Disaster displacement is one of the greatest humanitarian challenges facing the international community in the twenty-first century. Of particular concern is keeping the affected children, women and men at the center of the conversation and working to ensure their human rights are realized. Adding to this discussion, ‘Climate Refugees’ Beyond the Legal Impasse highlights a number of perspectives on the issue of such displacement, examples being the link between the precautionary principle from environmental law to that of non-refoulement, the limitations to the legal definition of refugees and the importance of soft law mechanisms as the most feasible way forward.
The Platform on Disaster Displacement (PDD) contributed to the book by writing a chapter describing gaps in international law and the opportunities of regional, non-binding, state-led processes to fill them.
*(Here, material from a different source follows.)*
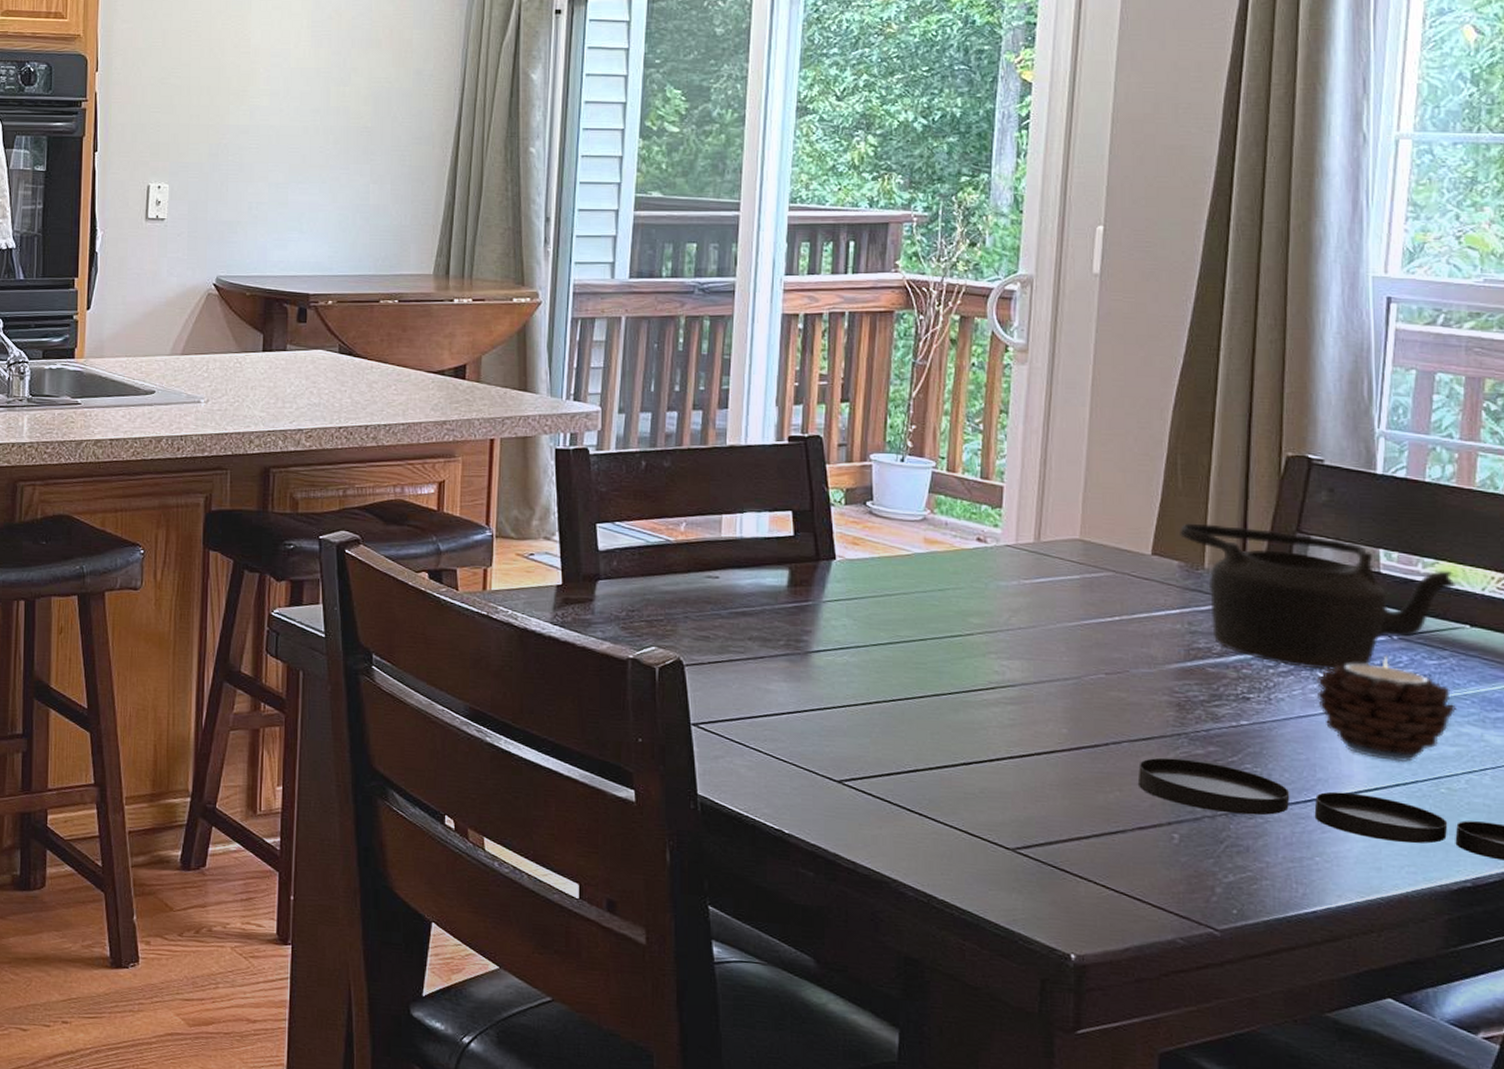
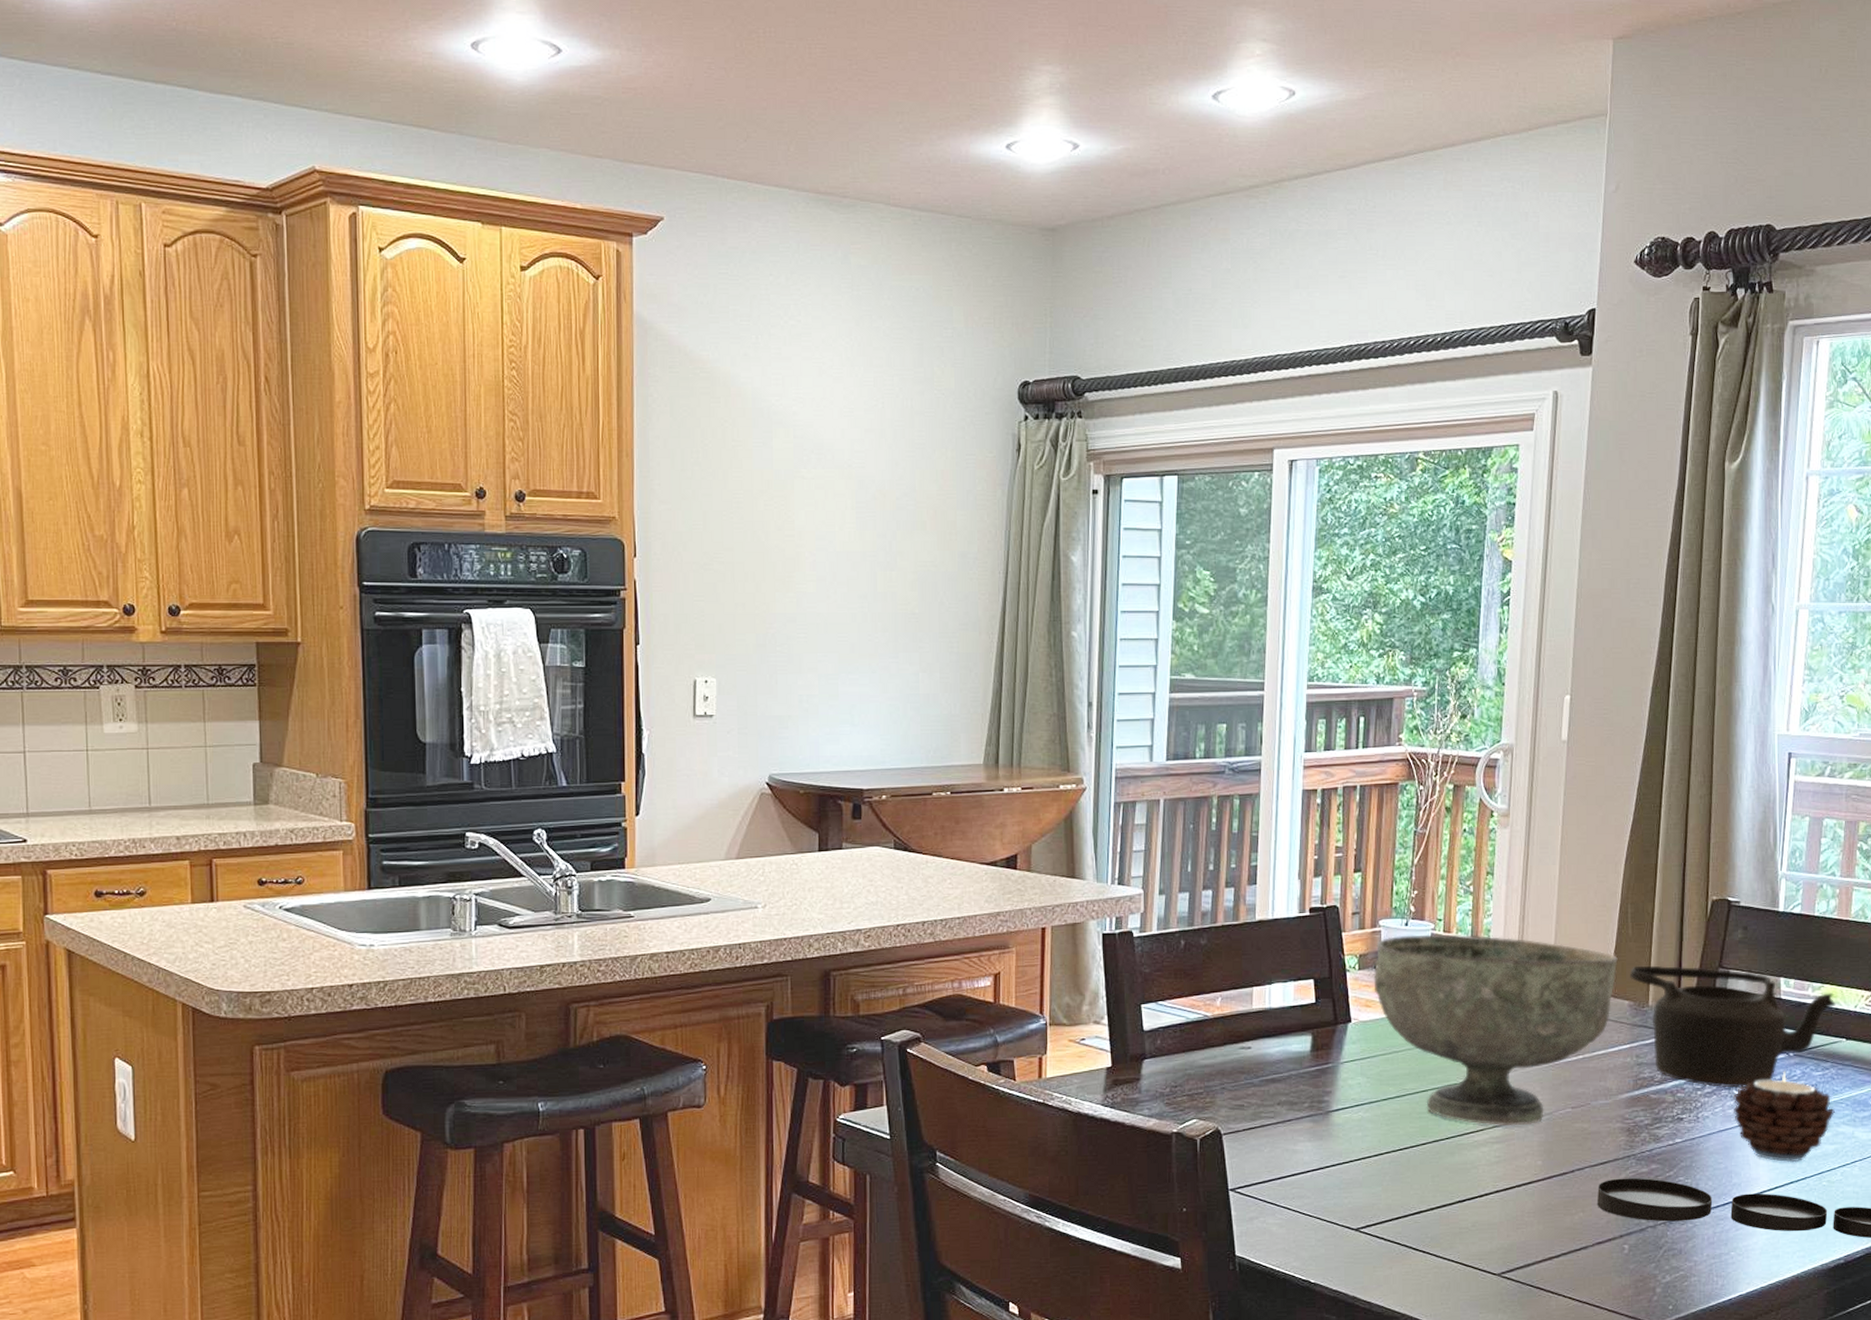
decorative bowl: none [862,471,1164,689] -> present [1373,934,1618,1127]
PDD’s contribution opens with an example of Hurricane Otto, which made landfall on the border between Costa Rica and Nicaragua in November 2016 calling for a cross-border response with over 150 Nicaraguans crossing the border into Costa Rica for humanitarian assistance. As hazards know no borders, PDD strongly advocates that displaced persons are able to receive assistance and security regardless of which side of the border you are on (to read more what cross-border movement might look like, click here to read more about a simulation exercise between Costa Rica and Panama) .
Recognizing that the coordination between Nicaragua and Costa Rica was truly exceptional, the chapter goes on to describe that there are effective practices out there already that could be replicated. PDD’s contribution to ‘Climate Refugees’ Beyond the Legal Impasse argues in favor of the role of state-led, regional consultative processes as an opportunity to develop legal frameworks on disaster displacement.